EXERCISE AIM — If a picture appears in the records, skip it; copy everything else exactly.

--- PROVIDED DATA Enclosed Below ---

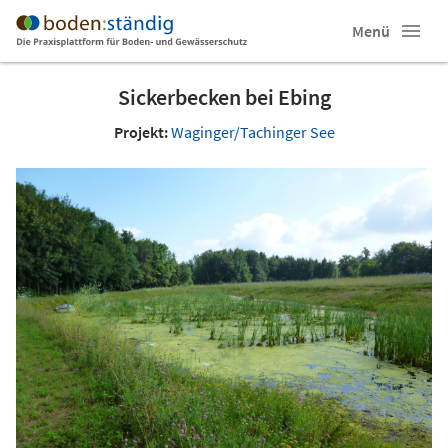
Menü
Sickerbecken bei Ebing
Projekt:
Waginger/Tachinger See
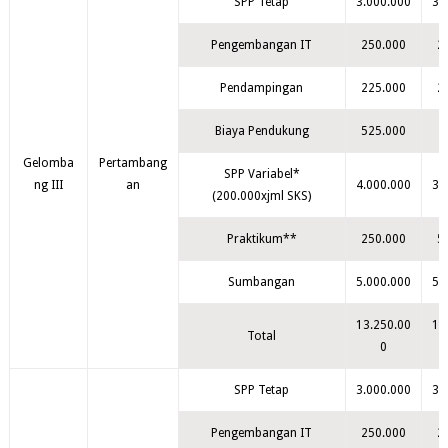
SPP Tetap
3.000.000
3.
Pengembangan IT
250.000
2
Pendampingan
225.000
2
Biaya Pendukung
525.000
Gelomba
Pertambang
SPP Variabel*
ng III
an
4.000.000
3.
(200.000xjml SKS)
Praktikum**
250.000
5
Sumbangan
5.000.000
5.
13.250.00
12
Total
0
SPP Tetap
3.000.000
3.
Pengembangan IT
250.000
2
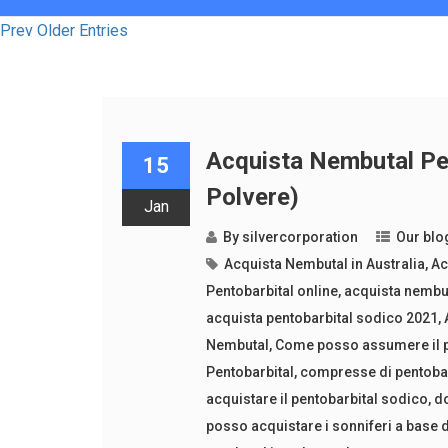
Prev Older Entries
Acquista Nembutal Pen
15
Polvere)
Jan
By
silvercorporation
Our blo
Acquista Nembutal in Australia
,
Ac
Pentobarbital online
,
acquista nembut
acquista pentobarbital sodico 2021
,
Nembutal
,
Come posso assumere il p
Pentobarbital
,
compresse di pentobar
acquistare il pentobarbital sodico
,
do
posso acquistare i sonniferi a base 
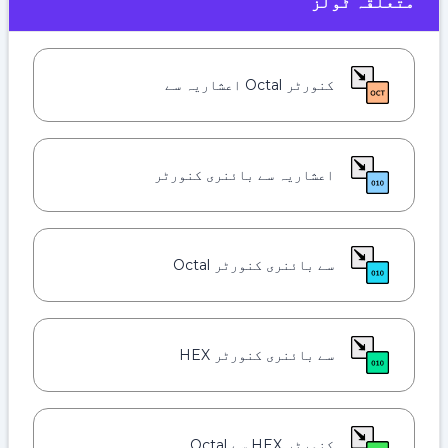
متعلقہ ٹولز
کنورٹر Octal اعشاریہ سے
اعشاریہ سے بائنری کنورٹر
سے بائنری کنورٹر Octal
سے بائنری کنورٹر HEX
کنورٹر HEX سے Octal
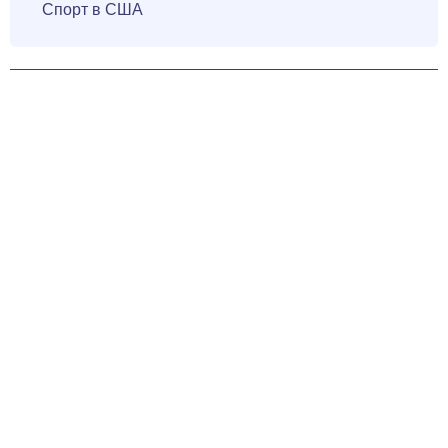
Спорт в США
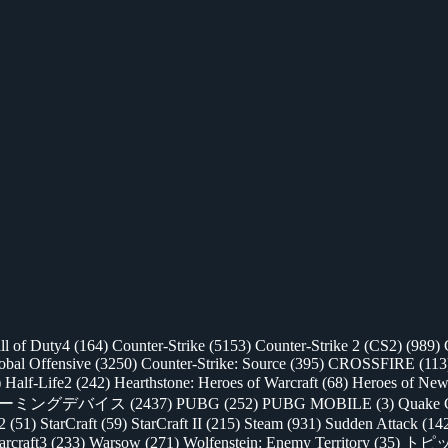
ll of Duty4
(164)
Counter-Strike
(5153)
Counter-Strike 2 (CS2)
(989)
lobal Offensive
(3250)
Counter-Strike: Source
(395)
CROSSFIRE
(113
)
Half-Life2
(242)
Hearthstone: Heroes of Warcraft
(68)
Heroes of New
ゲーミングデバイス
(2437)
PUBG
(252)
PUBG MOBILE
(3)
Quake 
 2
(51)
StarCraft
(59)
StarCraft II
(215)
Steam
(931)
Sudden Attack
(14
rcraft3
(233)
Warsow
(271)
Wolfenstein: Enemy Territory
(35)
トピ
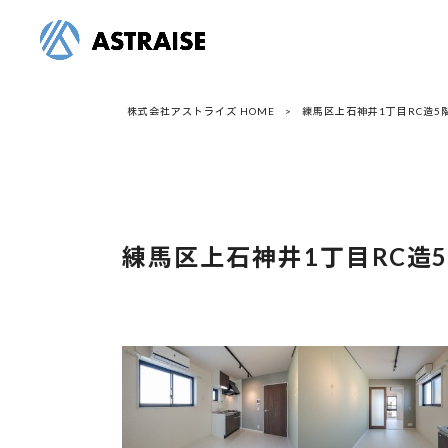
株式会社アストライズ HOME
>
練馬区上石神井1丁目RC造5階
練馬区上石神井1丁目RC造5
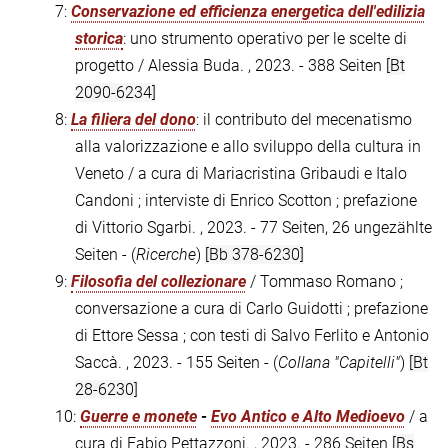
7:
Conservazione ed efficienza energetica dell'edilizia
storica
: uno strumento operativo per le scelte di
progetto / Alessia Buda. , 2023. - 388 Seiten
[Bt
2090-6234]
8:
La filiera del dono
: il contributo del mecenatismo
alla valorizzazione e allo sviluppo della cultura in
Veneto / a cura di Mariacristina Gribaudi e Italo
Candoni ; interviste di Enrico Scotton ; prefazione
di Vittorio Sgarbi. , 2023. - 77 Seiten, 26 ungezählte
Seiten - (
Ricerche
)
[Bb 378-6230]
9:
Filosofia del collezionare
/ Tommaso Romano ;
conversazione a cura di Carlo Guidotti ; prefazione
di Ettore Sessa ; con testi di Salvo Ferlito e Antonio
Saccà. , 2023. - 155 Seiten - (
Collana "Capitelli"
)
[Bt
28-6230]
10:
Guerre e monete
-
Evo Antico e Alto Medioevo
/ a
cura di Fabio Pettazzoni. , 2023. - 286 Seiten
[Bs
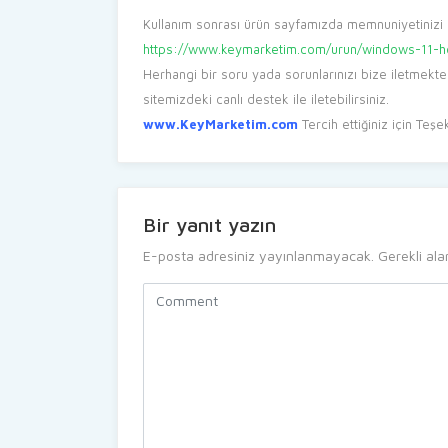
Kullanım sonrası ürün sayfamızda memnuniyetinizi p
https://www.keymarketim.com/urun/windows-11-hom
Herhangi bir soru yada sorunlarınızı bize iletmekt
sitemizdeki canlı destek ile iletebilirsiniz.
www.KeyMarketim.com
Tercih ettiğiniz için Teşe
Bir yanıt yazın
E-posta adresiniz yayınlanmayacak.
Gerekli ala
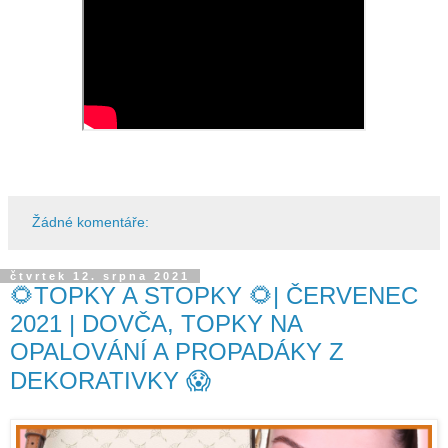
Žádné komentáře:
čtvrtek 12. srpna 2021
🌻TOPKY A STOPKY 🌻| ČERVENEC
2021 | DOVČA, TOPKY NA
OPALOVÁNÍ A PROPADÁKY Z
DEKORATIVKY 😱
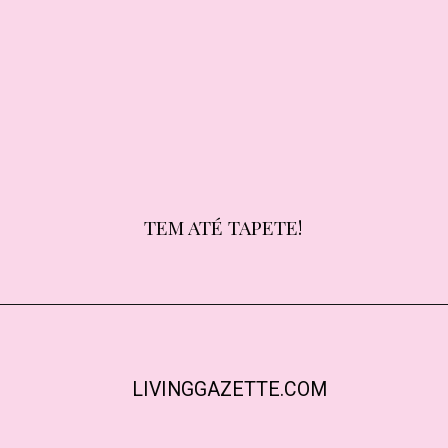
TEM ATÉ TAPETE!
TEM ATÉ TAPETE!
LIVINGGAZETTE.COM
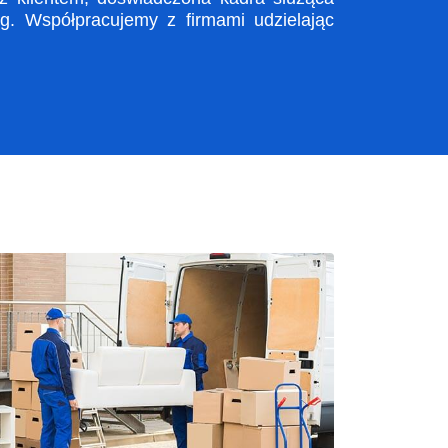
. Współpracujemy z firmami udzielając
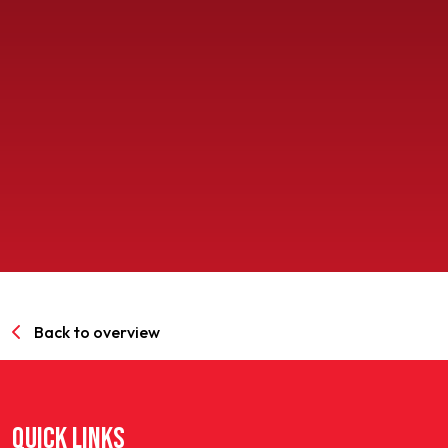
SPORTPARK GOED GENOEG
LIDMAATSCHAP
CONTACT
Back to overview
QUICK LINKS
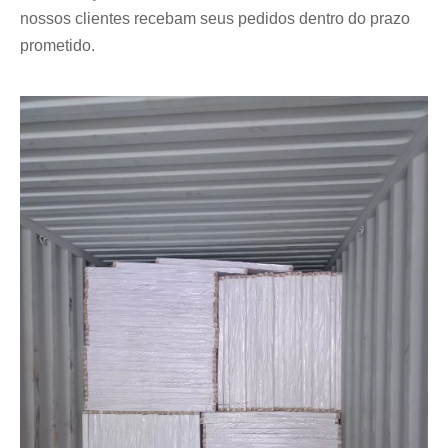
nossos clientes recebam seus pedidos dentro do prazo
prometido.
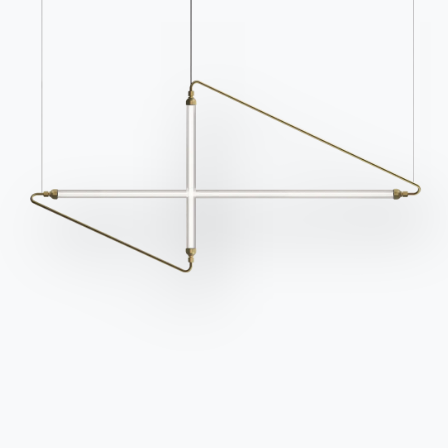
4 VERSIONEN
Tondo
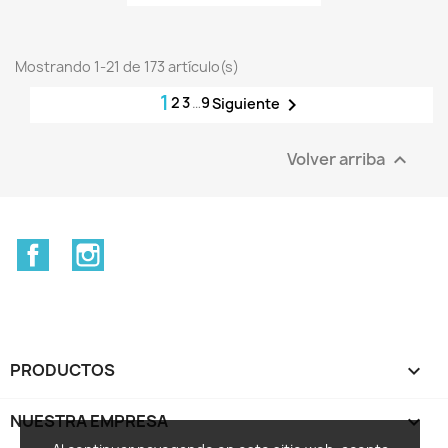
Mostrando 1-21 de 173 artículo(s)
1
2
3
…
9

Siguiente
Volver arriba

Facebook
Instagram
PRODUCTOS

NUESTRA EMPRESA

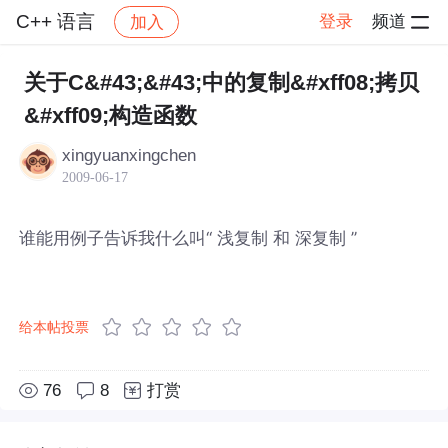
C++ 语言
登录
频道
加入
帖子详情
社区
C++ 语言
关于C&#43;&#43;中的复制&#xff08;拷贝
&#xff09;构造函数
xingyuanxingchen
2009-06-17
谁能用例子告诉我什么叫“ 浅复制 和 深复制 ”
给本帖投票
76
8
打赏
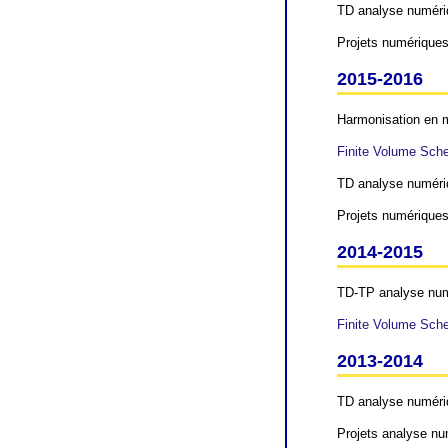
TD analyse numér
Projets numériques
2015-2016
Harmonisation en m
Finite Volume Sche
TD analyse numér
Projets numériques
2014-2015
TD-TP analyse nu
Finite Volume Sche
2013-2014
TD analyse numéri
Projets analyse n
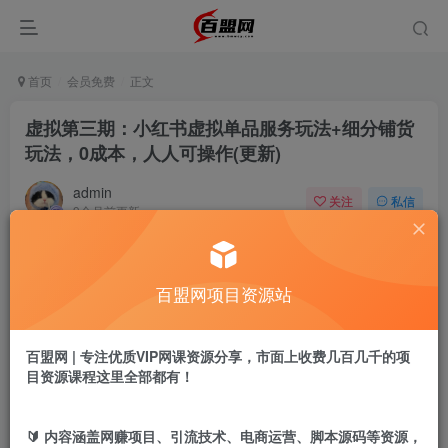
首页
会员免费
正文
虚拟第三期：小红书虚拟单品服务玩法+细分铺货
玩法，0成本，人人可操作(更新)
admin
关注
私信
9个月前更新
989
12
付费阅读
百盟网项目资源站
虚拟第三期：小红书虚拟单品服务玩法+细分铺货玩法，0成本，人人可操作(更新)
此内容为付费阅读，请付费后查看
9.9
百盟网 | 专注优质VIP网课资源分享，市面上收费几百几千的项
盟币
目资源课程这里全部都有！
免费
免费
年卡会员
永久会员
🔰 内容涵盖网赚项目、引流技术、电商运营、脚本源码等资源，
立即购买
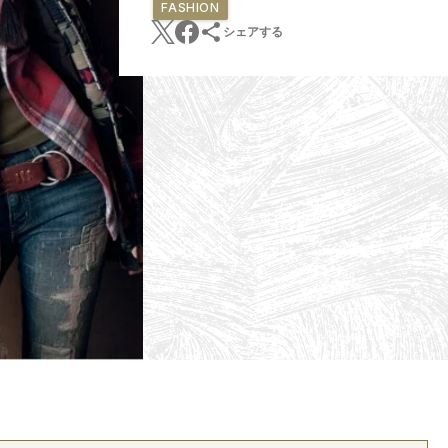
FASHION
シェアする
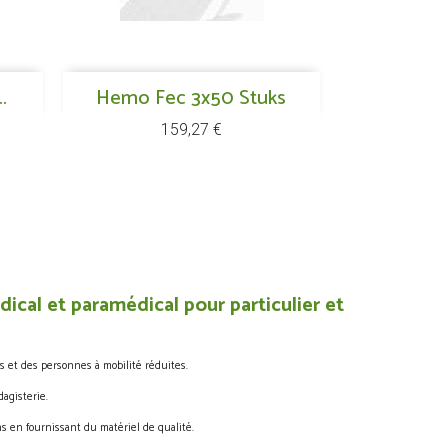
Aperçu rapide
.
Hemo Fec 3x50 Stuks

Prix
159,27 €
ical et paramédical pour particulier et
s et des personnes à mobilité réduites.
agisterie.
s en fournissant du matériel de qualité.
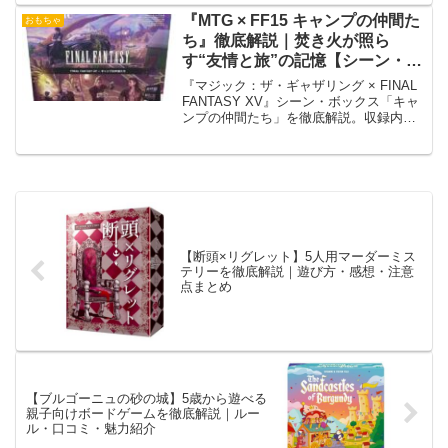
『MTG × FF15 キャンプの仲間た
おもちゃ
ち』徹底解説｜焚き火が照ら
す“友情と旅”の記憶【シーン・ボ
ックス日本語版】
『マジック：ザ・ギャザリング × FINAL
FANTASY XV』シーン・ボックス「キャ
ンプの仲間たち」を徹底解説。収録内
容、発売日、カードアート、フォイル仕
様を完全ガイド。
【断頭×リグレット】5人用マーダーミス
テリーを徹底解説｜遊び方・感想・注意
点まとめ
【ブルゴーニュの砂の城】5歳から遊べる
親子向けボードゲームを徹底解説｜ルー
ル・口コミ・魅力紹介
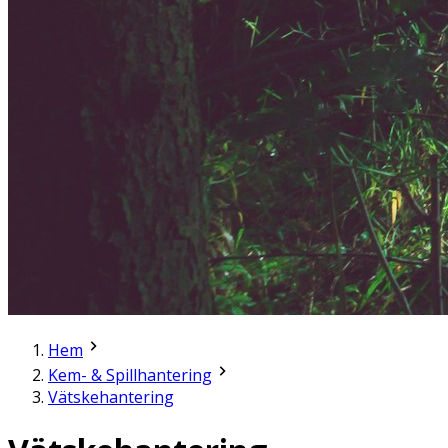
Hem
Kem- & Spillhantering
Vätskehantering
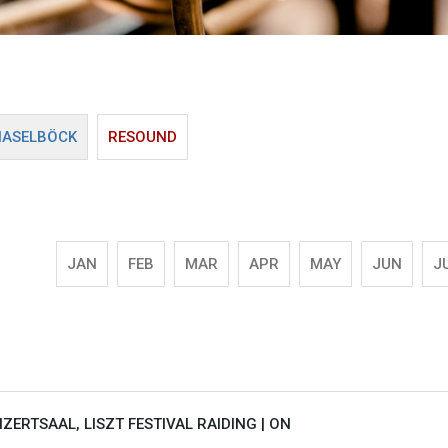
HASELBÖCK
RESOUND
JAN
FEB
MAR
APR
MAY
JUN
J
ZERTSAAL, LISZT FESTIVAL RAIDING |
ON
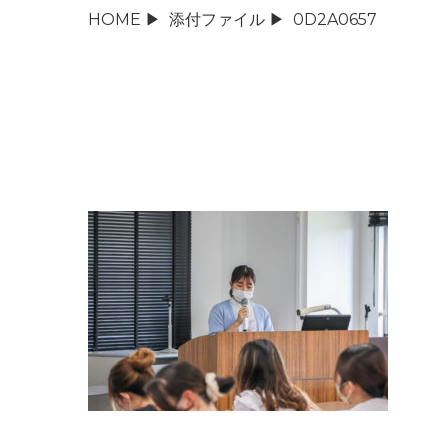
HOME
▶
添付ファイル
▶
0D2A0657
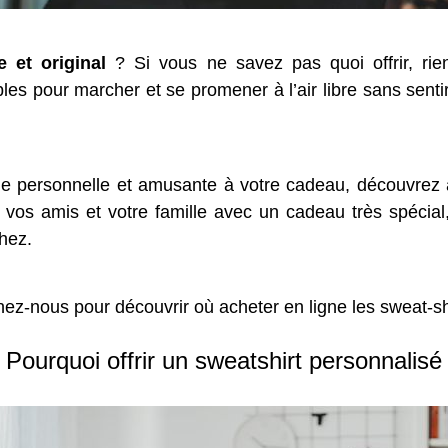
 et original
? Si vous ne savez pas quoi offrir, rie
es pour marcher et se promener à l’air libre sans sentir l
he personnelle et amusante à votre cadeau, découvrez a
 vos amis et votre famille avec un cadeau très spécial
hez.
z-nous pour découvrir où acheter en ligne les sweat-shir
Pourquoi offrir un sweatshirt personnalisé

--- End of Enclosed PROVIDED DATA ---

ANSWER SECTION —
Menü
Sickerbecken bei Ebing
Projekt:
Waginger/Tachinger See
SPP Tetap
3.000.000
3.
Pengembangan IT
250.000
2
Pendampingan
225.000
2
Biaya Pendukung
525.000
Gelomba
Pertambang
SPP Variabel*
ng III
an
4.000.000
3.
(200.000xjml SKS)
Praktikum**
250.000
5
Sumbangan
5.000.000
5.
13.250.00
12
Total
0
SPP Tetap
3.000.000
3.
Pengembangan IT
250.000
2
Prev Older Entries
Acquista Nembutal Pen
15
Polvere)
Jan
By
silvercorporation
Our blo
Acquista Nembutal in Australia
,
Ac
Pentobarbital online
,
acquista nembut
acquista pentobarbital sodico 2021
,
Nembutal
,
Come posso assumere il p
Pentobarbital
,
compresse di pentobar
acquistare il pentobarbital sodico
,
do
posso acquistare i sonniferi a base 
متعلقہ ٹولز
کنورٹر Octal اعشاریہ سے
اعشاریہ سے بائنری کنورٹر
سے بائنری کنورٹر Octal
سے بائنری کنورٹر HEX
کنورٹر HEX سے Octal
Спорт в США
ll of Duty4
(164)
Counter-Strike
(5153)
Counter-Strike 2 (CS2)
(989)
lobal Offensive
(3250)
Counter-Strike: Source
(395)
CROSSFIRE
(113
)
Half-Life2
(242)
Hearthstone: Heroes of Warcraft
(68)
Heroes of New
ゲーミングデバイス
(2437)
PUBG
(252)
PUBG MOBILE
(3)
Quake 
 2
(51)
StarCraft
(59)
StarCraft II
(215)
Steam
(931)
Sudden Attack
(14
rcraft3
(233)
Warsow
(271)
Wolfenstein: Enemy Territory
(35)
トピ
株式会社アストライズ HOME
>
練馬区上石神井1丁目RC造5階
練馬区上石神井1丁目RC造5
7:
Conservazione ed efficienza energetica dell'edilizia
storica
: uno strumento operativo per le scelte di
progetto / Alessia Buda. , 2023. - 388 Seiten
[Bt
2090-6234]
8:
La filiera del dono
: il contributo del mecenatismo
alla valorizzazione e allo sviluppo della cultura in
Veneto / a cura di Mariacristina Gribaudi e Italo
Candoni ; interviste di Enrico Scotton ; prefazione
di Vittorio Sgarbi. , 2023. - 77 Seiten, 26 ungezählte
Seiten - (
Ricerche
)
[Bb 378-6230]
9:
Filosofia del collezionare
/ Tommaso Romano ;
conversazione a cura di Carlo Guidotti ; prefazione
di Ettore Sessa ; con testi di Salvo Ferlito e Antonio
Saccà. , 2023. - 155 Seiten - (
Collana "Capitelli"
)
[Bt
28-6230]
10:
Guerre e monete
-
Evo Antico e Alto Medioevo
/ a
cura di Fabio Pettazzoni. , 2023. - 286 Seiten
[Bs
Kullanım sonrası ürün sayfamızda memnuniyetinizi p
https://www.keymarketim.com/urun/windows-11-hom
Herhangi bir soru yada sorunlarınızı bize iletmekt
sitemizdeki canlı destek ile iletebilirsiniz.
www.KeyMarketim.com
Tercih ettiğiniz için Teşe
Bir yanıt yazın
E-posta adresiniz yayınlanmayacak.
Gerekli ala
Žádné komentáře:
čtvrtek 12. srpna 2021
🌻TOPKY A STOPKY 🌻| ČERVENEC
2021 | DOVČA, TOPKY NA
OPALOVÁNÍ A PROPADÁKY Z
DEKORATIVKY 😱
TEM ATÉ TAPETE!
TEM ATÉ TAPETE!
LIVINGGAZETTE.COM
. Współpracujemy z firmami udzielając
SPORTPARK GOED GENOEG
LIDMAATSCHAP
CONTACT
Back to overview
QUICK LINKS
nossos clientes recebam seus pedidos dentro do prazo
prometido.
4 VERSIONEN
Tondo
Mostrando 1-21 de 173 artículo(s)
1
2
3
…
9

Siguiente
Volver arriba

Facebook
Instagram
PRODUCTOS

NUESTRA EMPRESA

C++ 语言
登录
频道
加入
帖子详情
社区
C++ 语言
关于C&#43;&#43;中的复制&#xff08;拷贝
&#xff09;构造函数
xingyuanxingchen
2009-06-17
谁能用例子告诉我什么叫“ 浅复制 和 深复制 ”
给本帖投票
76
8
打赏
TD analyse numér
Projets numériques
2015-2016
Harmonisation en m
Finite Volume Sche
TD analyse numér
Projets numériques
2014-2015
TD-TP analyse nu
Finite Volume Sche
2013-2014
TD analyse numéri
Projets analyse n
首页
会员免费
正文
虚拟第三期：小红书虚拟单品服务玩法+细分铺货
玩法，0成本，人人可操作(更新)
admin
关注
私信
9个月前更新
989
12
付费阅读
百盟网项目资源站
虚拟第三期：小红书虚拟单品服务玩法+细分铺货玩法，0成本，人人可操作(更新)
此内容为付费阅读，请付费后查看
9.9
百盟网 | 专注优质VIP网课资源分享，市面上收费几百几千的项
盟币
目资源课程这里全部都有！
免费
免费
年卡会员
永久会员
🔰 内容涵盖网赚项目、引流技术、电商运营、脚本源码等资源，
立即购买
FASHION
シェアする
Aperçu rapide
.
Hemo Fec 3x50 Stuks

Prix
159,27 €
ical et paramédical pour particulier et
s et des personnes à mobilité réduites.
agisterie.
s en fournissant du matériel de qualité.
『MTG × FF15 キャンプの仲間た
おもちゃ
ち』徹底解説｜焚き火が照ら
す“友情と旅”の記憶【シーン・ボ
ックス日本語版】
『マジック：ザ・ギャザリング × FINAL
FANTASY XV』シーン・ボックス「キャ
ンプの仲間たち」を徹底解説。収録内
容、発売日、カードアート、フォイル仕
様を完全ガイド。
【断頭×リグレット】5人用マーダーミス
テリーを徹底解説｜遊び方・感想・注意
点まとめ
【ブルゴーニュの砂の城】5歳から遊べる
親子向けボードゲームを徹底解説｜ルー
ル・口コミ・魅力紹介
Hem
Kem- & Spillhantering
Vätskehantering
HASELBÖCK
RESOUND
JAN
FEB
MAR
APR
MAY
JUN
J
ZERTSAAL, LISZT FESTIVAL RAIDING |
ON
HOME
▶
添付ファイル
▶
0D2A0657
 et original
? Si vous ne savez pas quoi offrir, rie
es pour marcher et se promener à l’air libre sans sentir l
he personnelle et amusante à votre cadeau, découvrez a
 vos amis et votre famille avec un cadeau très spécial
hez.
z-nous pour découvrir où acheter en ligne les sweat-shir
Pourquoi offrir un sweatshirt personnalisé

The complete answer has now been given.